Go through the entries below and say how many lines contain the string "boja"; write only that number.

(Records from a dataset)

________________________

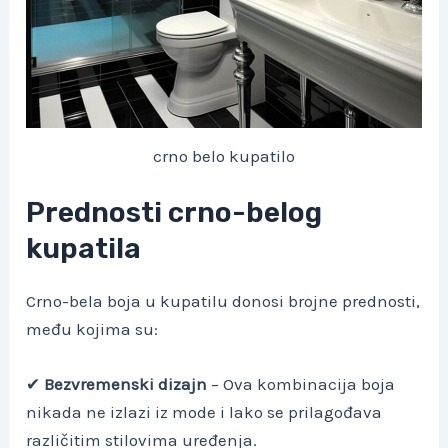
crno belo kupatilo
Prednosti crno-belog
kupatila
Crno-bela boja u kupatilu donosi brojne prednosti,
među kojima su:
✔
Bezvremenski dizajn
– Ova kombinacija boja
nikada ne izlazi iz mode i lako se prilagođava
različitim stilovima uređenja.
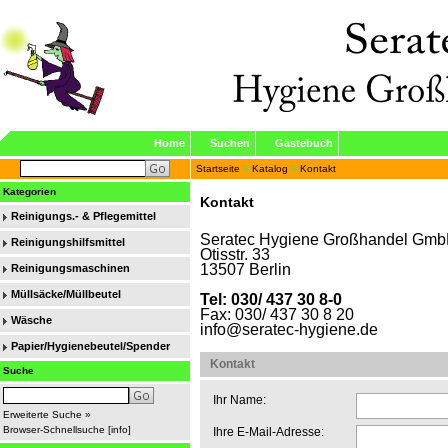
Home
Suchen
Gästebuch
Startseite
»
Katalog
»
Kontakt
Kategorien
Kontakt
Reinigungs.- & Pflegemittel
Seratec Hygiene Großhandel Gm
Reinigungshilfsmittel
Otisstr. 33
13507 Berlin
Reinigungsmaschinen
Müllsäcke/Müllbeutel
Tel: 030/ 437 30 8-0
Fax: 030/ 437 30 8 20
Wäsche
info@seratec-hygiene.de
Papier/Hygienebeutel/Spender
Kontakt
Suche
Ihr Name:
Erweiterte Suche »
Browser-Schnellsuche
[
info
]
Ihre E-Mail-Adresse:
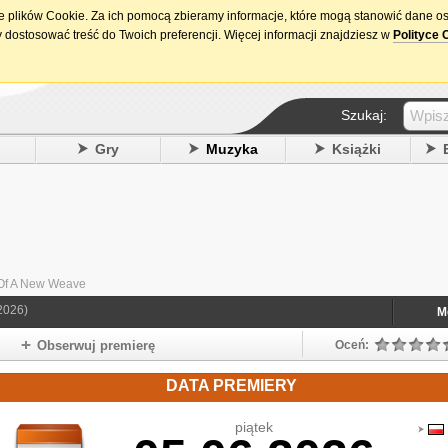
ie plików Cookie. Za ich pomocą zbieramy informacje, które mogą stanowić dane o
15. urodziny DataPremiery.pl
 dostosować treść do Twoich preferencji. Więcej informacji znajdziesz w
Polityce 
Szukaj:
y
Gry
Muzyka
Książki
 Of A New Weave
2026)
M
Obserwuj premierę
Oceń:
DATA PREMIERY
piątek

________________________

• [FINISHED TASK] 2